But if there’s one drawback to index funds, it’s that they only seek to match the performance of the indexes they follow; their goal isn’t to beat the market. As such, you may be wondering: Could S&P 500 index funds really help you become a millionaire in time for retirement? Well, let’s find out.
A solid long-term bet
The S&P 500 didn’t actually adopt 500 stocks until 1957. But between then and 2018, it’s delivered an average annual 8% return.
Now, let’s see what that might do for your retirement. Imagine you’re 30 years old and want to retire at 67, which is what’s considered full retirement age for Social Security purposes for anyone born in 1960 or later. If you manage to sock away $500 a month over that 37-year timeframe, and you invest that money in S&P 500 index funds that deliver an 8% average yearly return, you’ll wind up with over $1.2 million.
Of course, this is just one example. Not everyone has a 37-year savings window and not everyone can afford to part with $500 a month (though you might have a longer savings window yourself, or a shorter window but the ability to save a lot more on a monthly basis). And also, the S&P 500 is not guaranteed to deliver an average yearly 8% return between now and your target retirement date. But is it possible to retire a millionaire by focusing your investment strategy on S&P 500 index funds? Absolutely.

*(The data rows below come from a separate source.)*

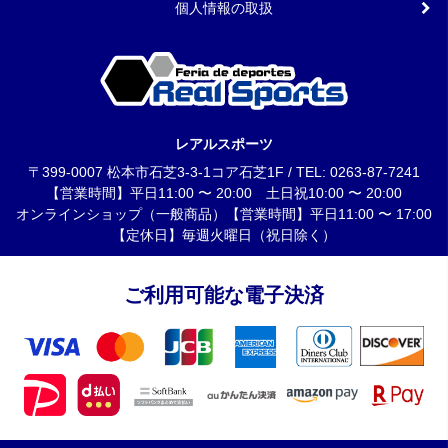
個人情報の取扱
レアルスポーツ
〒399-0007 松本市石芝3-3-1コア石芝1F / TEL: 0263-87-7241
【営業時間】平日11:00 〜 20:00 土日祝10:00 〜 20:00
オンラインショップ（一般商品）【営業時間】平日11:00 〜 17:00
【定休日】毎週火曜日（祝日除く）
ご利用可能な電子決済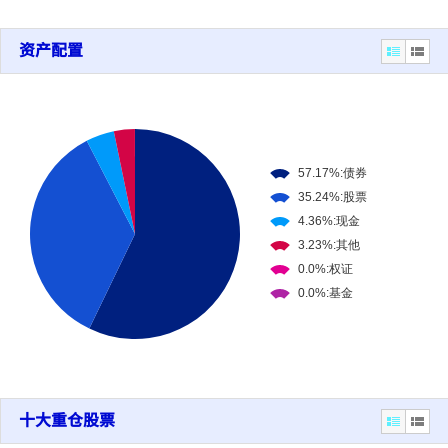
资产配置
十大重仓股票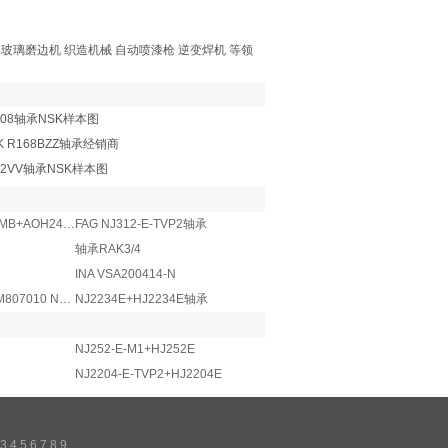
机 玻璃磨边机 织造机械 自动喷漆枪 逆变焊机 等领
008轴承NSK样本图
K R168BZZ轴承经销商
22VV轴承NSK样本图
轴承C41/500K30MB+AOH241/500
FAG NJ312-E-TVP2轴承
轴承RAK3/4
INA VSA200414-N
4T-HM807044/HM807010 NTN轴承
NJ2234E+HJ2234E轴承
NJ252-E-M1+HJ252E
NJ2204-E-TVP2+HJ2204E
3
4
5
6
7
8
9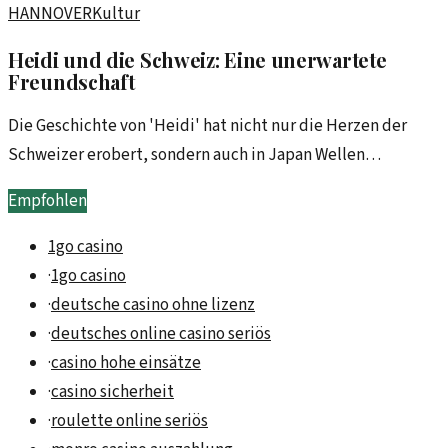
HANNOVER
Kultur
Heidi und die Schweiz: Eine unerwartete
Freundschaft
Die Geschichte von 'Heidi' hat nicht nur die Herzen der
Schweizer erobert, sondern auch in Japan Wellen
geschlagen. Wie eine einfache Erzählung Kulturen
Empfohlen
verbinden kann.
1go casino
·
1go casino
·
deutsche casino ohne lizenz
·
deutsches online casino seriös
·
casino hohe einsätze
·
casino sicherheit
·
roulette online seriös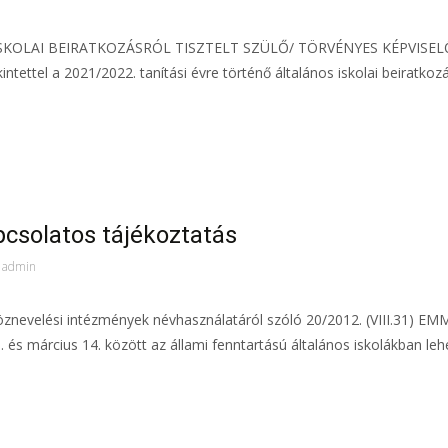
ISKOLAI BEIRATKOZÁSRÓL TISZTELT SZÜLŐ/ TÖRVÉNYES KÉPVISEL
intettel a 2021/2022. tanítási évre történő általános iskolai beiratkoz
pcsolatos tájékoztatás
admin
znevelési intézmények névhasználatáról szóló 20/2012. (VIII.31) EM
és március 14. között az állami fenntartású általános iskolákban lehe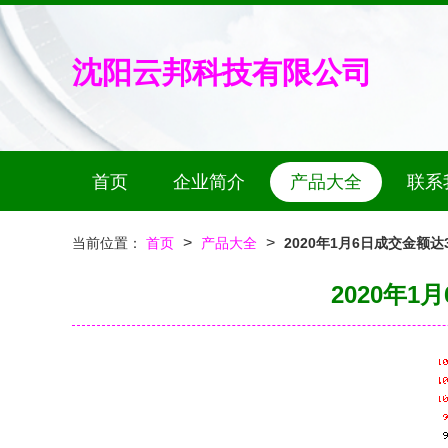
沈阳云邦科技有限公司
首页
企业简介
产品大全
联系
>
>
当前位置：
首页
产品大全
2020年1月6日成交金额
2020年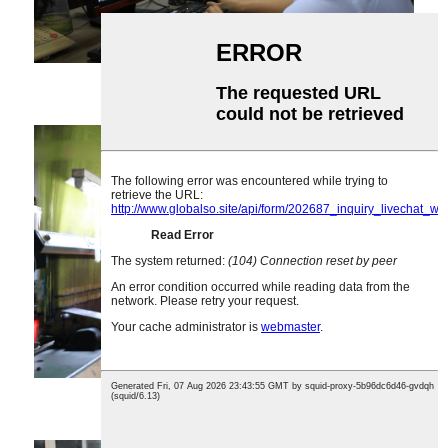
1. Taslama
2. Dokma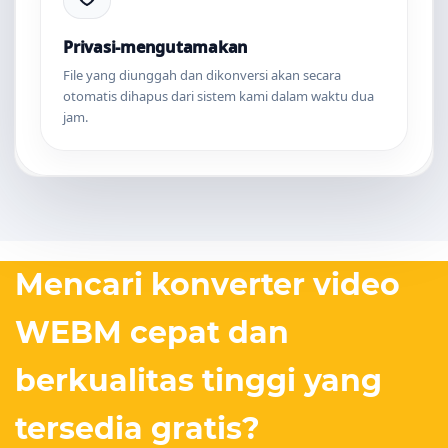
Privasi-mengutamakan
File yang diunggah dan dikonversi akan secara
otomatis dihapus dari sistem kami dalam waktu dua
jam.
Mencari konverter video
WEBM cepat dan
berkualitas tinggi yang
tersedia gratis?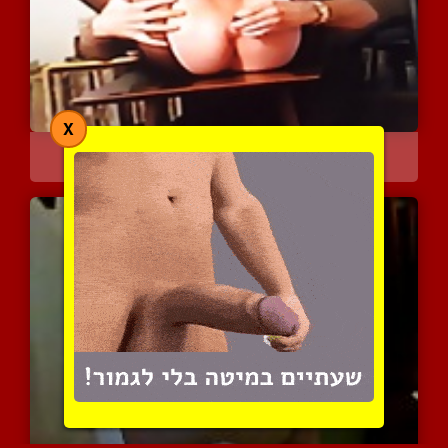
X
כלבה אנאלית במשחקי דילדו
2686 צפיות
|
0 המלצות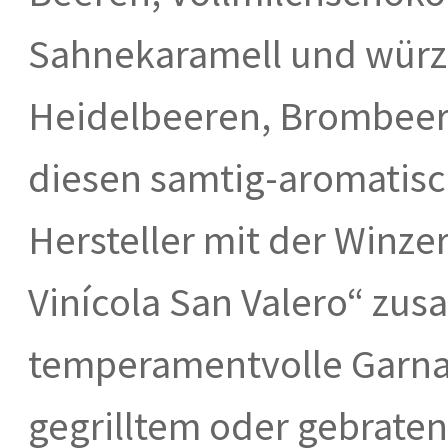
Sahnekaramell und würz
Heidelbeeren, Brombeere
diesen samtig-aromatisc
Hersteller mit der Winz
Vinícola San Valero“ zu
temperamentvolle Garna
gegrilltem oder gebrate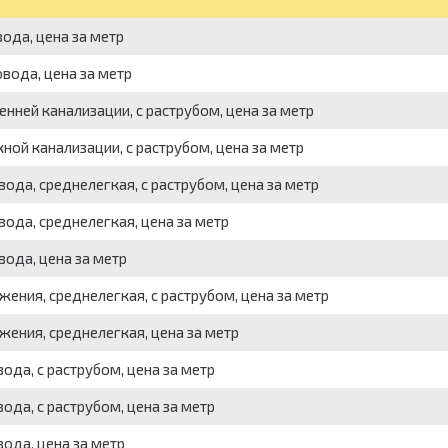
вода, цена за метр
овода, цена за метр
енней канализации, с раструбом, цена за метр
ной канализации, с раструбом, цена за метр
вода, среднелегкая, с раструбом, цена за метр
вода, среднелегкая, цена за метр
вода, цена за метр
жения, среднелегкая, с раструбом, цена за метр
жения, среднелегкая, цена за метр
ода, с раструбом, цена за метр
ода, с раструбом, цена за метр
вода, цена за метр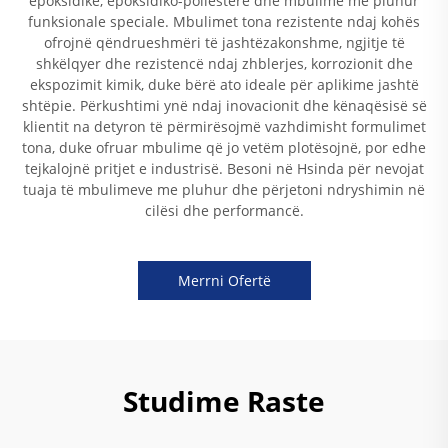
epoksidike, epoksidiko-poliestere dhe mbulime me pluhur
funksionale speciale. Mbulimet tona rezistente ndaj kohës
ofrojnë qëndrueshmëri të jashtëzakonshme, ngjitje të
shkëlqyer dhe rezistencë ndaj zhblerjes, korrozionit dhe
ekspozimit kimik, duke bërë ato ideale për aplikime jashtë
shtëpie. Përkushtimi ynë ndaj inovacionit dhe kënaqësisë së
klientit na detyron të përmirësojmë vazhdimisht formulimet
tona, duke ofruar mbulime që jo vetëm plotësojnë, por edhe
tejkalojnë pritjet e industrisë. Besoni në Hsinda për nevojat
tuaja të mbulimeve me pluhur dhe përjetoni ndryshimin në
cilësi dhe performancë.
Merrni Ofertë
Studime Raste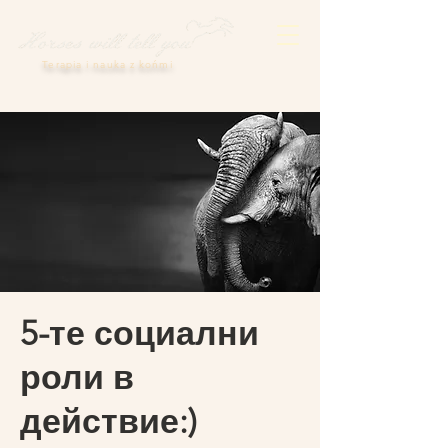
Terapia i nauka z końmi
5-те социални
роли в
действие:)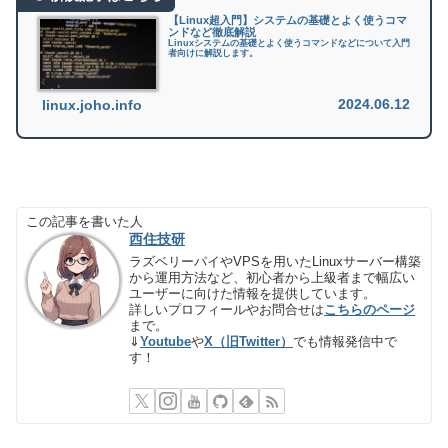
【Linux超入門】システムの基礎とよく使うコマ
ンドなど徹底解説
Linuxシステムの基礎とよく使うコマンドなどについて入門
者向けに解説します。
2024.06.12
linux.joho.info
この記事を書いた人
西住技研
ラズベリーパイやVPSを用いたLinuxサーバー構築
から運用方法など、初心者から上級者まで幅広い
ユーザーに向けた情報を提供しています。
詳しいプロフィールやお問合せは
こちらのページ
まで。
⇓
Youtube
や
X（旧Twitter）
でも情報発信中で
す！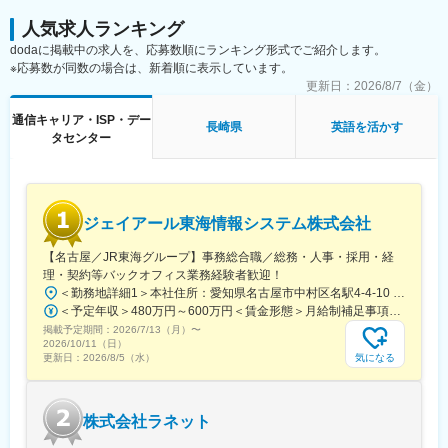
人気求人ランキング
dodaに掲載中の求人を、応募数順にランキング形式でご紹介します。
※応募数が同数の場合は、新着順に表示しています。
更新日：
2026/8/7（金）
通信キャリア・ISP・デー
長崎県
英語を活かす
タセンター
ジェイアール東海情報システム株式会社
【名古屋／JR東海グループ】事務総合職／総務・人事・採用・経
理・契約等バックオフィス業務経験者歓迎！
＜勤務地詳細1＞本社住所：愛知県名古屋市中村区名駅4-4-10 名古屋クロスコートタワー14F勤務地最寄駅：JR東海道本線／名古屋駅受動喫煙対策：屋内喫煙可能場所あり＜勤務地詳細2＞名古屋基幹システム本部住所：愛知県名古屋市東区東大曽根町46番30号 勤務地最寄駅：JR中央線／大曽根駅受動喫煙対策：敷地内喫煙可能場所あり＜勤務地詳細3＞名古屋業務システム本部住所：愛知県名古屋市東区東大曽根町46番30号 勤務地最寄駅：JR中央線／大曽根駅受動喫煙対策：敷地内喫煙可能場所あり変更の範囲：会社の定める事業所（リモートワーク含む）
＜予定年収＞480万円～600万円＜賃金形態＞月給制補足事項なし＜賃金内訳＞月額（基本給）：246,600円～330,000円＜月給＞246,600円～330,000円＜昇給有無＞有＜残業手当＞有＜給与補足＞年収例（諸手当込み）530万円(27歳／入社5年目)580万円(30歳／入社8年目)■昇給：年1回■賞与：年2回（6月、12月）※過去実績5.45ケ月分賃金はあくまでも目安の金額であり、選考を通じて上下する可能性があります。月給(月額)は固定手当を含めた表記です。
掲載予定期間：
2026/7/13（月）
〜
2026/10/11（日）
気になる
更新日：
2026/8/5（水）
株式会社ラネット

Now keep in mind that it’s a good idea to have some conservative investments in your retirement portfolio when you’re younger, and that you’ll absolutely need to shift toward safer investments like bonds as retirement nears. But if you put a large chunk of your savings into S&P 500 index funds, there’s a good chance they’ll deliver as they’ve done in the past. And that means you have a real opportunity to close out your career with $1 million or more, and subsequently enjoy the retirement of your dreams.